Two hours later and no cops. My boyfriend had since shown up, frantic and worried, and we were waiting for the cops. Around 6:30PM a doctor came to the waiting room where we were…well…waiting, and told us we could be waiting for up to eight hours and recommended we called the cops from home and gave a report that way. Fine and good. We headed home by subway, and I was pretty shaky, my head was throbbing like a hangover.
From home I called the police and they arrived within minutes, my statement taken and the report filled out. I feel like I’ve told this story a hundred times, to my family, my friends, teachers, the police, doctors, EMS workers…and I doesn’t get any less fantastical.

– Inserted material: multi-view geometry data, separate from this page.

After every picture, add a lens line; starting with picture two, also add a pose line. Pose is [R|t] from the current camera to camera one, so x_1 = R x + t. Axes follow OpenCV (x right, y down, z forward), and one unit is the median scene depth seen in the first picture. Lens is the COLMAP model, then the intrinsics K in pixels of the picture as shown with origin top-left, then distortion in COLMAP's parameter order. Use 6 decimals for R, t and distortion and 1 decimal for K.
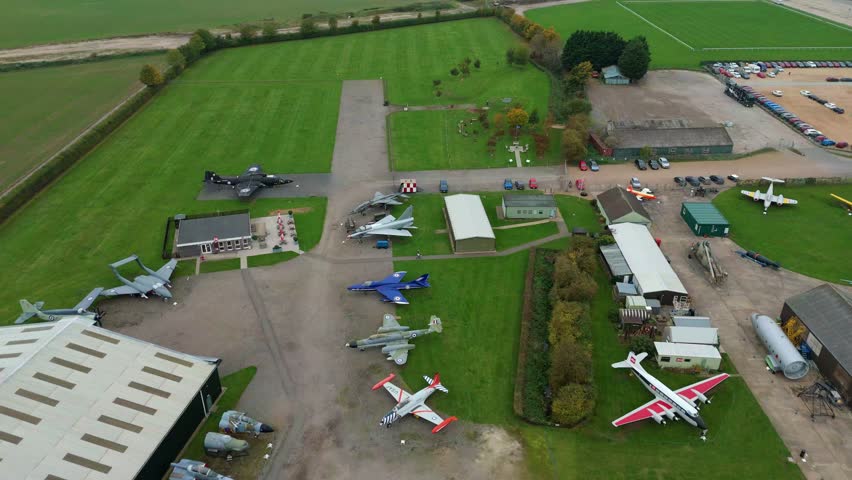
lens RADIAL K [[621.6, 0, 426.0], [0, 621.6, 240.0], [0, 0, 1]] dist [0.090530, -0.092491]
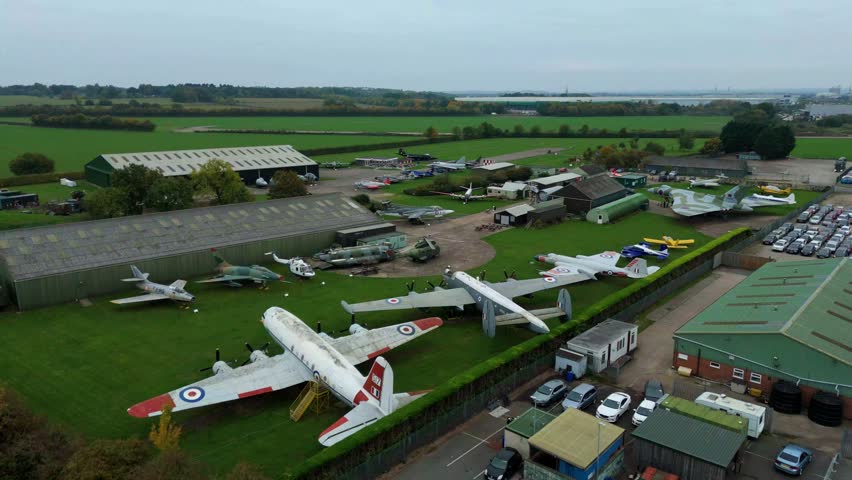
lens RADIAL K [[621.6, 0, 426.0], [0, 621.6, 240.0], [0, 0, 1]] dist [0.090530, -0.092491]
pose [[0.792030, 0.143284, -0.593429, 0.935712], [-0.301448, 0.937085, -0.176073, 0.492938], [0.530864, 0.318343, 0.785392, -0.365987]]
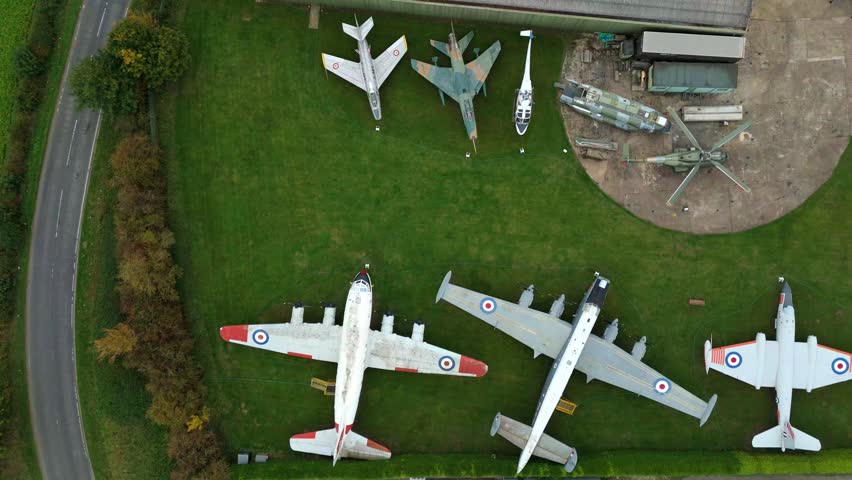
lens RADIAL K [[621.6, 0, 426.0], [0, 621.6, 240.0], [0, 0, 1]] dist [0.090530, -0.092491]
pose [[0.080797, 0.996678, -0.010215, 0.518090], [-0.465676, 0.046808, 0.883717, -0.030299], [0.881259, -0.066645, 0.467911, -0.226530]]
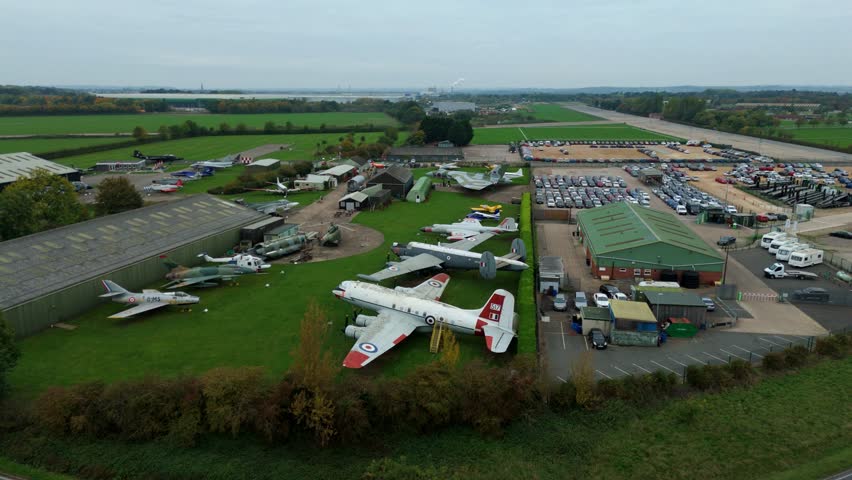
lens RADIAL K [[621.6, 0, 426.0], [0, 621.6, 240.0], [0, 0, 1]] dist [0.090530, -0.092491]
pose [[0.995135, 0.025412, -0.095188, 0.679552], [-0.050351, 0.961638, -0.269662, 0.608662], [0.084684, 0.273143, 0.958239, -0.585159]]
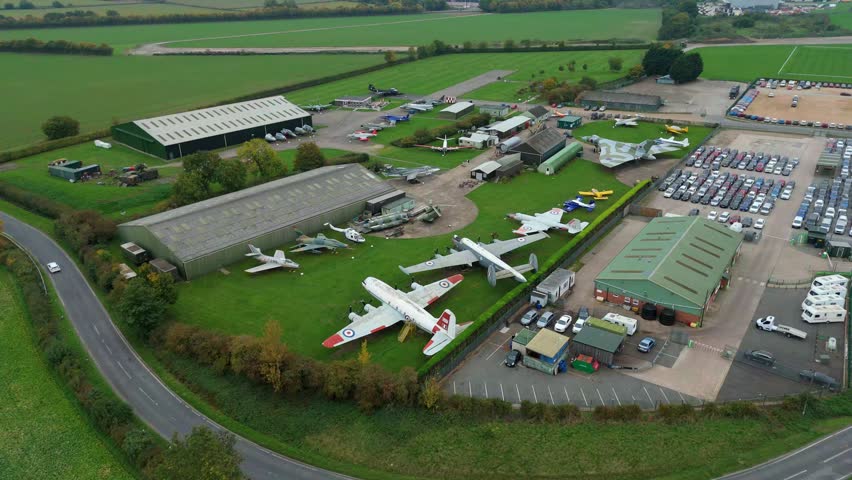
lens RADIAL K [[621.6, 0, 426.0], [0, 621.6, 240.0], [0, 0, 1]] dist [0.090530, -0.092491]
pose [[0.851631, 0.201817, -0.483730, 1.020689], [-0.245183, 0.969091, -0.027342, 0.446104], [0.463261, 0.141888, 0.874790, -0.741660]]
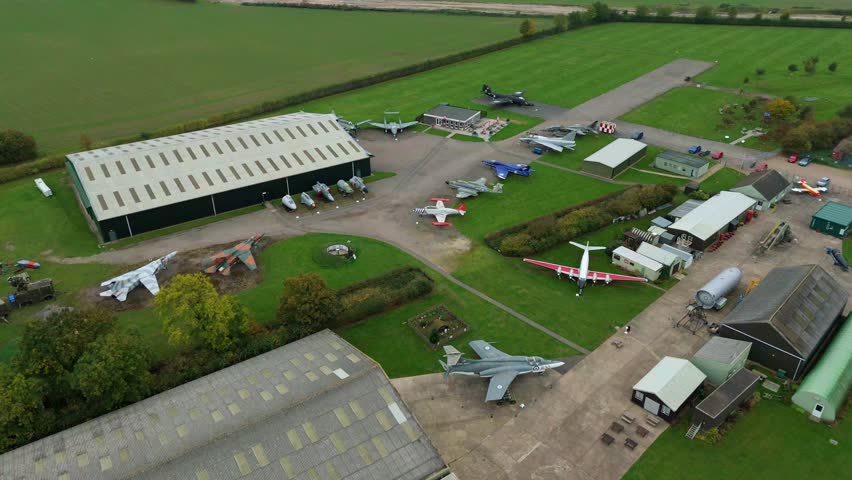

Nothing got me ready for this, the Teaching Fellows program never brought it up. Some part of my arrogantly thought that it would never happen to me, that I’d be that caring teacher who reached all her students and somehow quelled their anger and anxiety. Now I know why the other teachers smiled at me and called me young. Ms. R, my teacher friend from the summer stood by me the whole time, and asked me why I didn’t hit him back. As it turns out, she was the union rep for the school, and missed her college class to wait for the ambulance with me. I am grateful for what allies I have.
Tomorrow I return, and I have no idea what to expect. How will my students see me now? How will they treat me? How should I act about the whole thing? They saw their teacher go down hard and eat dirt, ushered from the class in a fury and absent the next day. What ground might I have lost with them?